Thanks in part to consistent advocacy efforts, Congress soundly rejected the president’s calls for a nearly 20 percent cut to the National Institutes of Health, instead increasing NIH funding by $2 billion for the second straight fiscal year. Those advocacy efforts continue to bear fruit as both the House of Representatives and the Senate have proposed large increases for the NIH for fiscal 2018. Unfortunately, more work must be done to ensure that the National Science Foundation begins seeing steady budget growth as well.

While the president has kept Francis Collins on as his director of the NIH and France Córdova continues her tenure as NSF director, many science positions in and around the White House remain unfilled. Beyond a skeleton staff with no real leadership or policy direction, no one currently staffs the White House’s Office of Science and Technology Policy. The OSTP has served previous administrations as chief science advisers to the president. Under President Barack Obama, for example, the OSTP director was considered part of the president’s Cabinet and was present in a variety of policy debates.

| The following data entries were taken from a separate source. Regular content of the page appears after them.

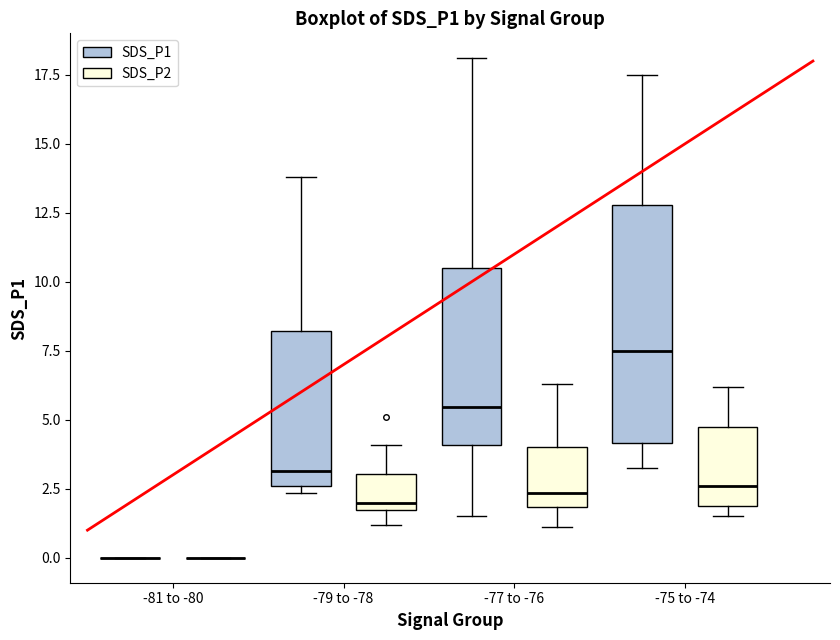

Reading left to right, transcribe this box plot: for each box, give where its median line is, the range the box spans, and where its two whiskers end, as read against the y-axis. The values are not printed on the chart, so give them approximately, as read against the axis.

-81 to -80 (SDS_P1): box collapsed to a line at 0.0, whiskers 0.0 to 0.0
-81 to -80 (SDS_P2): box collapsed to a line at 0.0, whiskers 0.0 to 0.0
-79 to -78 (SDS_P1): median 3.0, box 2.5 to 8.0, whiskers 2.5 (just below the box's lower edge) to 14.0
-79 to -78 (SDS_P2): median 2.0, box 1.5 to 3.0, whiskers 1.0 to 4.0
-77 to -76 (SDS_P1): median 5.5, box 4.0 to 10.5, whiskers 1.5 to 18.0
-77 to -76 (SDS_P2): median 2.5, box 2.0 to 4.0, whiskers 1.0 to 6.5
-75 to -74 (SDS_P1): median 7.5, box 4.0 to 13.0, whiskers 3.5 to 17.5
-75 to -74 (SDS_P2): median 2.5, box 2.0 to 5.0, whiskers 1.5 to 6.0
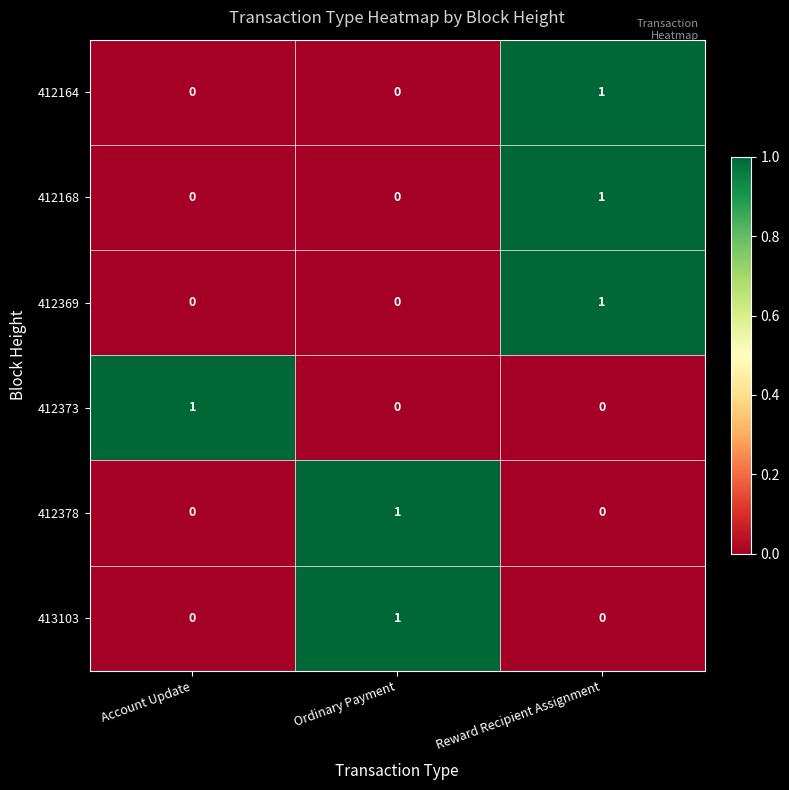

Reading right to left, list all the values displayed in this chart.

412164: Reward Recipient Assignment=1	Ordinary Payment=0	Account Update=0
412168: Reward Recipient Assignment=1	Ordinary Payment=0	Account Update=0
412369: Reward Recipient Assignment=1	Ordinary Payment=0	Account Update=0
412373: Reward Recipient Assignment=0	Ordinary Payment=0	Account Update=1
412378: Reward Recipient Assignment=0	Ordinary Payment=1	Account Update=0
413103: Reward Recipient Assignment=0	Ordinary Payment=1	Account Update=0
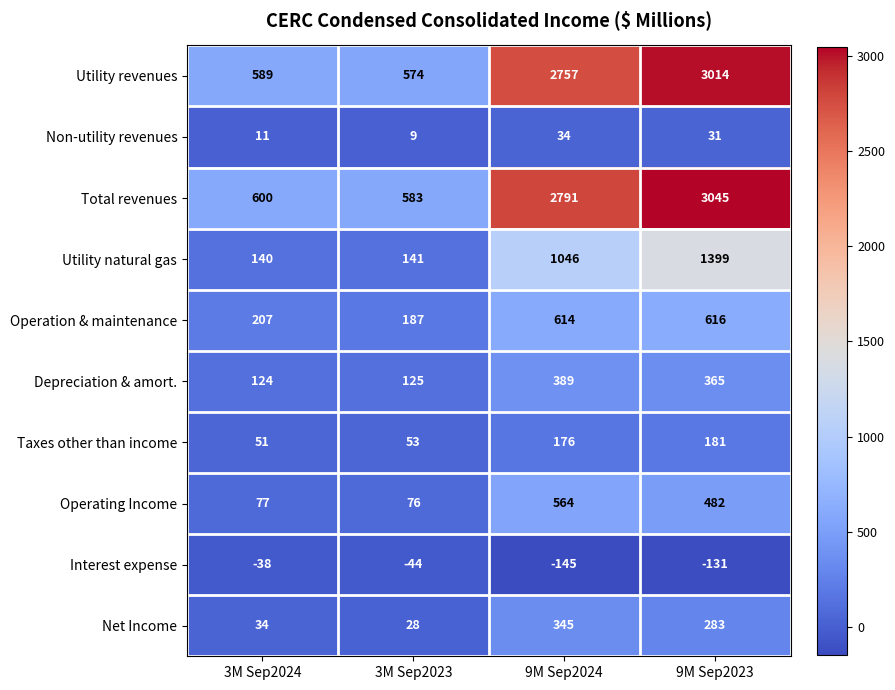

The value of Operating Income at 9M Sep2023 is 482. True or false?

True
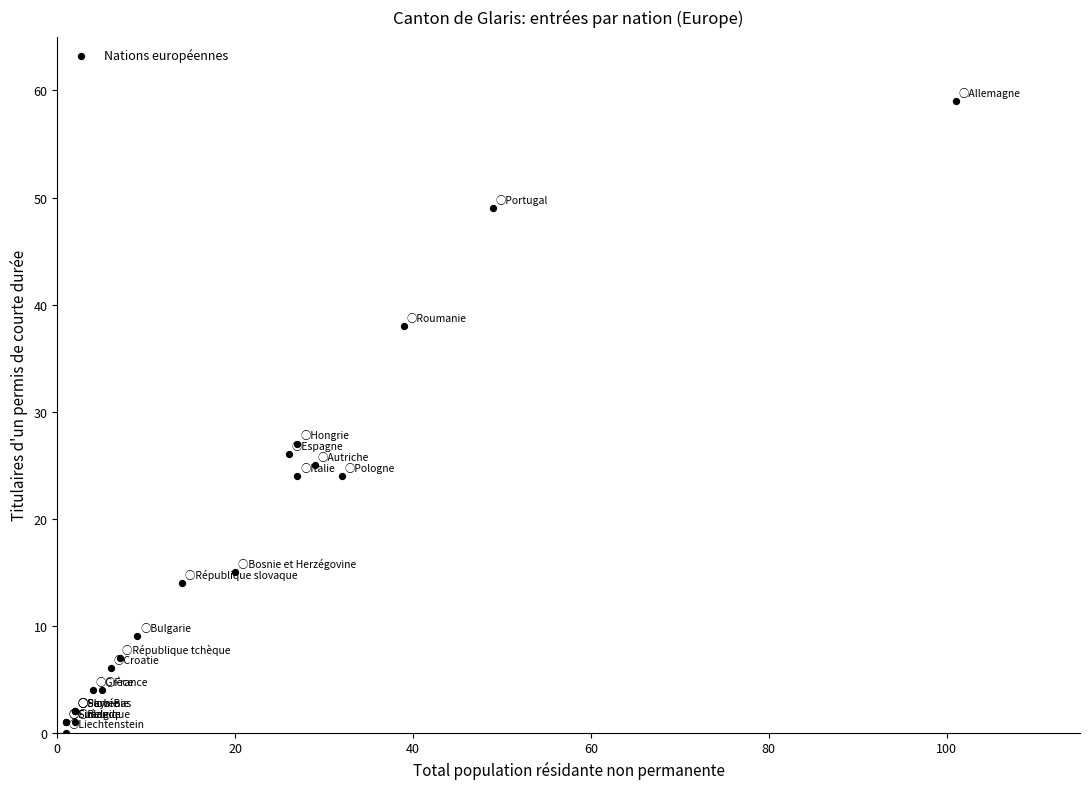

What Y value in the scatter plot is closest to 29?

27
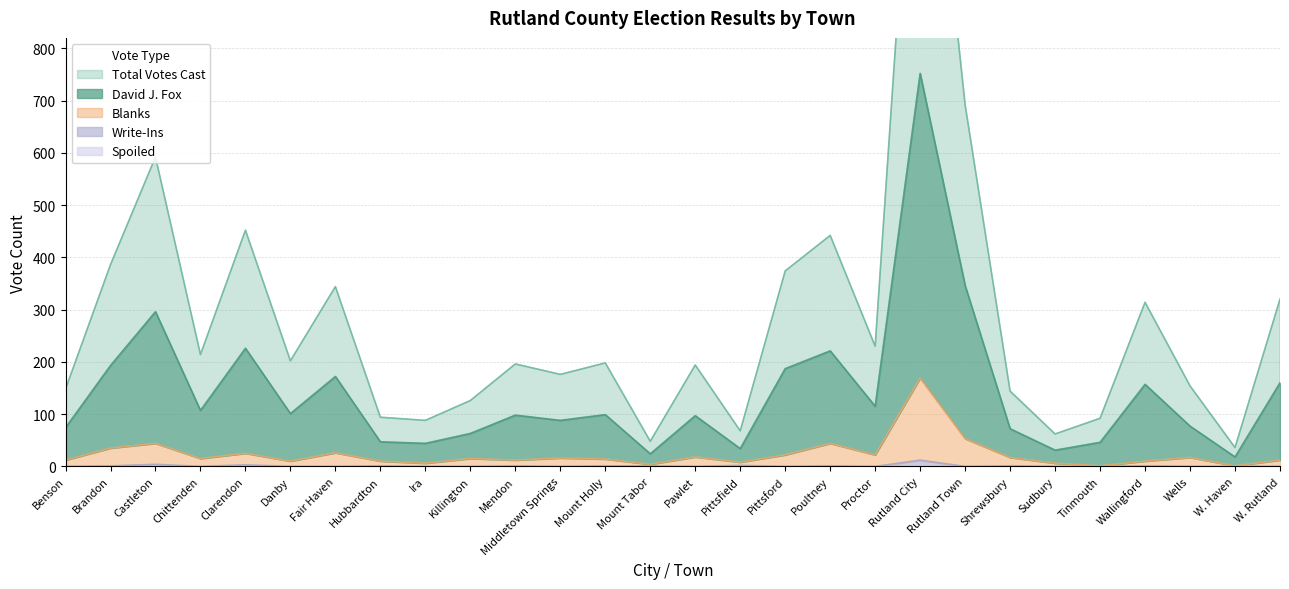

What is the difference between the highest and lowest values at Hubbardton?

94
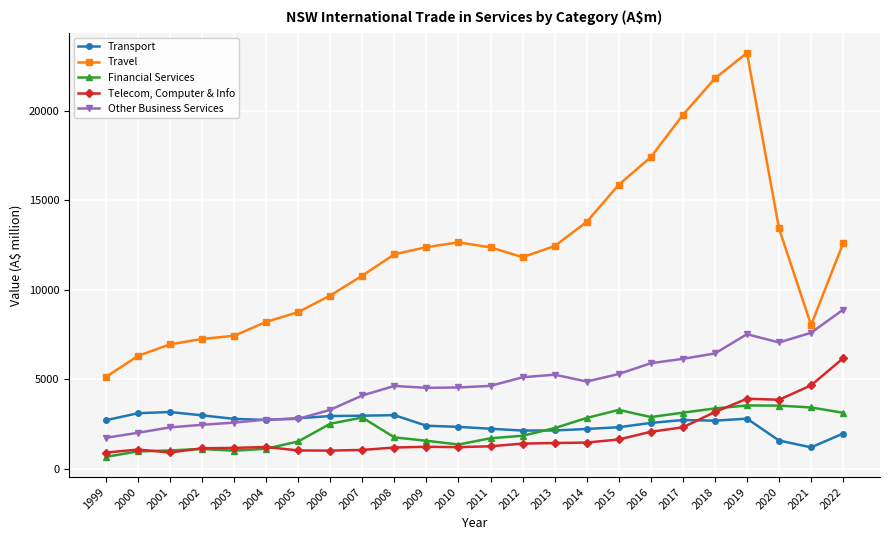

What is the total value across all series at 2009?

22145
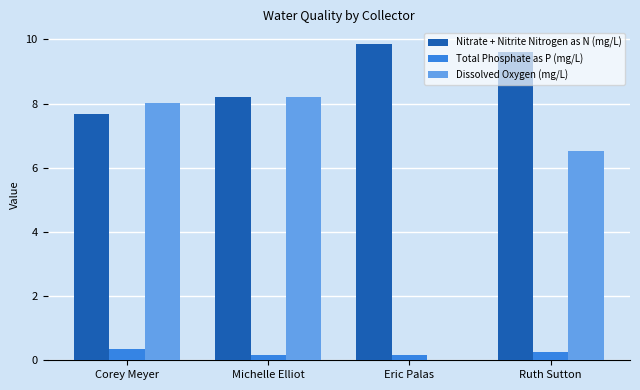

How many data points in Nitrate + Nitrite Nitrogen as N (mg/L) are above 9?

2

The President’s Council of Advisors on Science and Technology, or PCAST, remains inactive, and it is unclear if Trump will extend the PCAST’s charter, set to expire this fall. In addition, science officials across the federal government continue to leave the administration. In August, after Trump’s controversial statements about white supremacists demonstrating in Charlottesville, Va., Daniel Kammen, the science envoy for the Department of State, resigned, citing Trump’s rhetoric and policies.

When Trump has named appointees to science-related positions, those appointees rarely have had scientific experience. In March, Trump named Michael Kratsios as the U.S. chief technology officer, even though Kratsios’ expertise lies not in technology development but in investments in technology. And Trump’s nominee for NASA administrator is not a scientist but rather a former pilot and current member of Congress.

The administration clearly has priorities other than science. And that reality — while frustrating — is somewhat understandable. From nuclear proliferation to terrorism to immigration and health care reform, the U.S. faces a variety of policy problems. The president would, however, be better served by bringing scientists and scientific expertise into the debate to understand how his policy decisions affect the American scientific enterprise.